Hay ciertos mundos en los que da gusto entrar. Aunque en ellos la lógica no sea la corriente, la habitual, uno se siente cómodo, a gusto. Como en el de Lewis Carrol, o en el de Alfred Jarry, o en el de Boris Vian.
Y así ocurre también en el mundo que crea Osvaldo Svanascini en sus cuentos. Aunque uno esté, como el protagonista de "La Confesión", atrapado en una botella en el fondo del Riachuelo, o como Tristán, héroe del cuento que lleva su nombre, dialogue con un rinoceronte y un armadillo, igualmente se siente cómodo. Las imágenes se coordinan como piezas de relojería y el caos ha sido desalojado, reemplazado por una nueva lógica gobernada por la estética.
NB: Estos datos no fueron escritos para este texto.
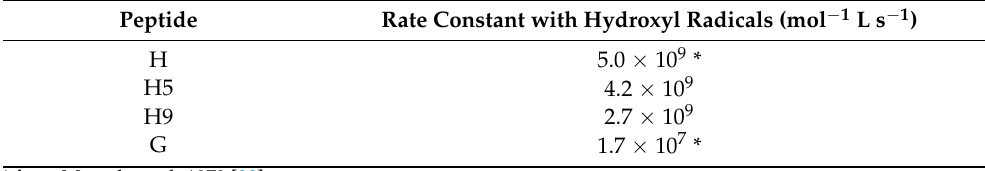
Table 3. Rate constants of peptides with OH radicals in water as evaluated by the KSCN method.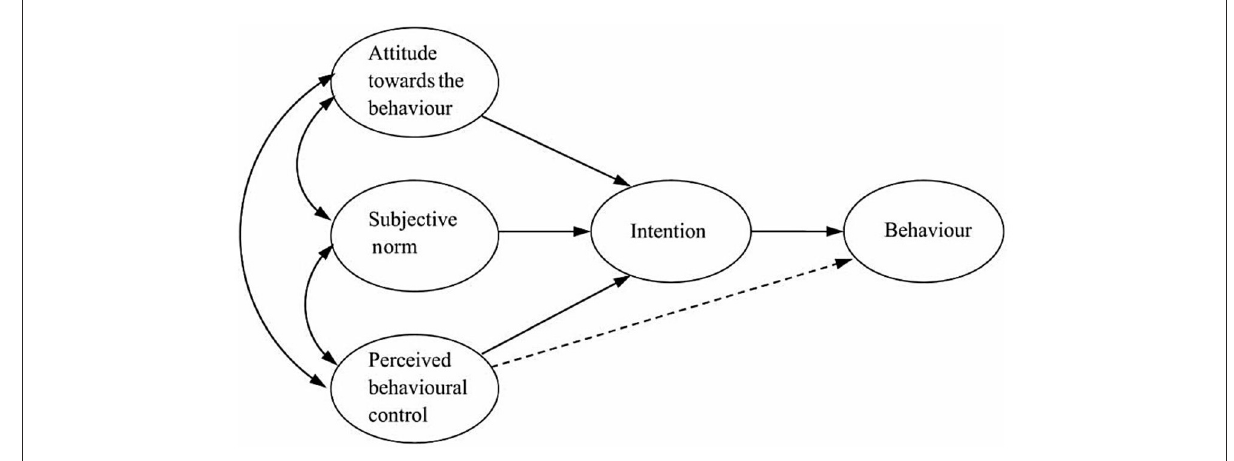
FIGURE1 Ajzen’s theory of planned behavior (TPB) (13).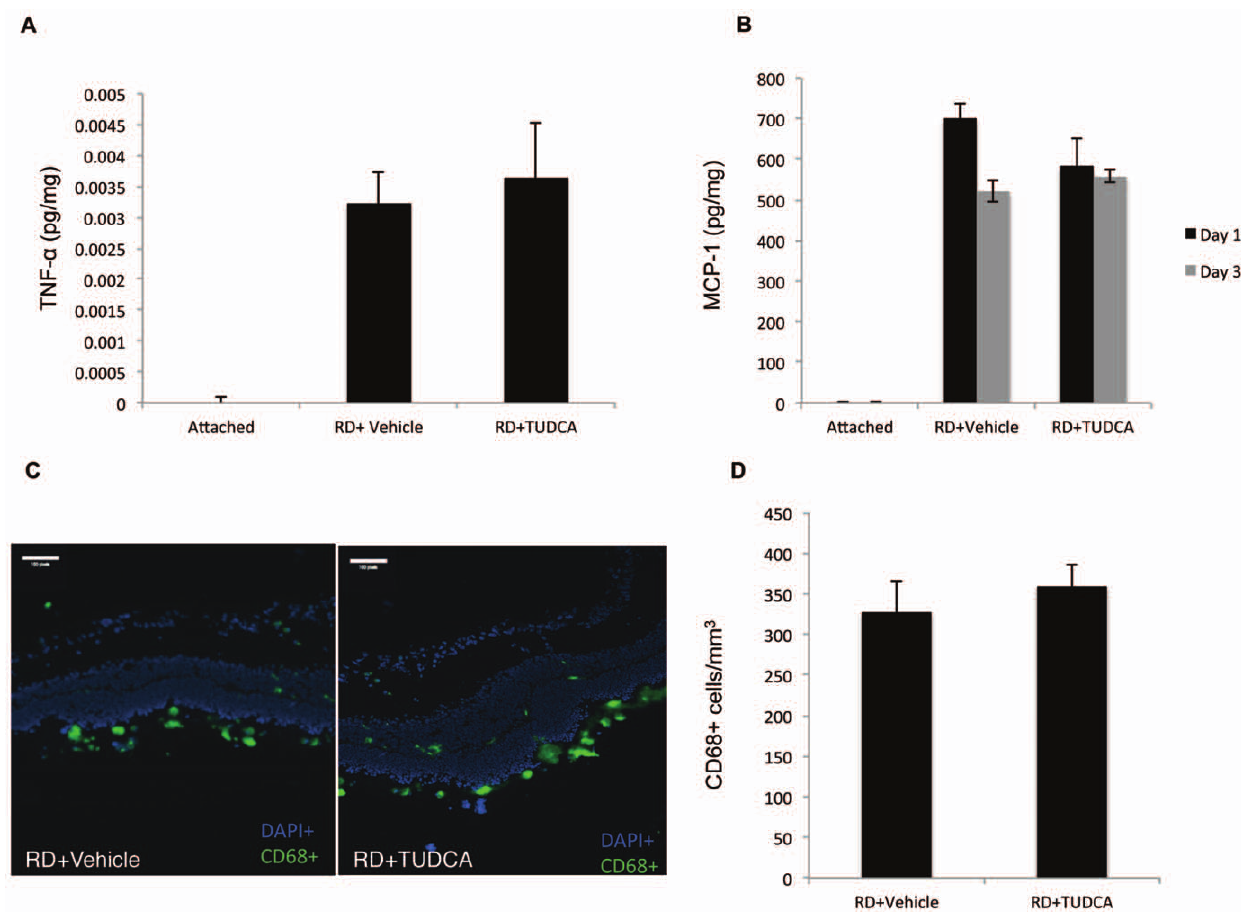
Figure 2. TUDCA did not diminish the inflammatory response after RD. ELISA for TNF- a ( A ) and MCP-1 ( B ) levels 1 day after RD. TUDCA was administered as in Figure 1. Immunostaining ( C ) and quantification ( D ) for infiltrating CD68 + cells (green) 1 day after RD. Nuclei were counterstained with DAPI (blue) TUDCA was administered as in Figure 1 (A) (n=6, P . 0.05).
23 cuentos van pasando frente a los ojos del lector y uno no sabe que admirar más: si la inventiva, la insólita gracia de las situaciones, la transparencia de la prosa, o la estructura de los personajes. En estos años finales del Siglo XX, cuando uno alcanza a comprender que el futuro no tiene sobresaltos pues ya ha sido reiterada y polimórficamente imaginado, internarse en el mundo de Svanascini es, (como en el de Escher) no una aventura, sino una posibilidad poco común, pero al alcance de la mano, de vivir en la tierra al margen de la ley de gravedad.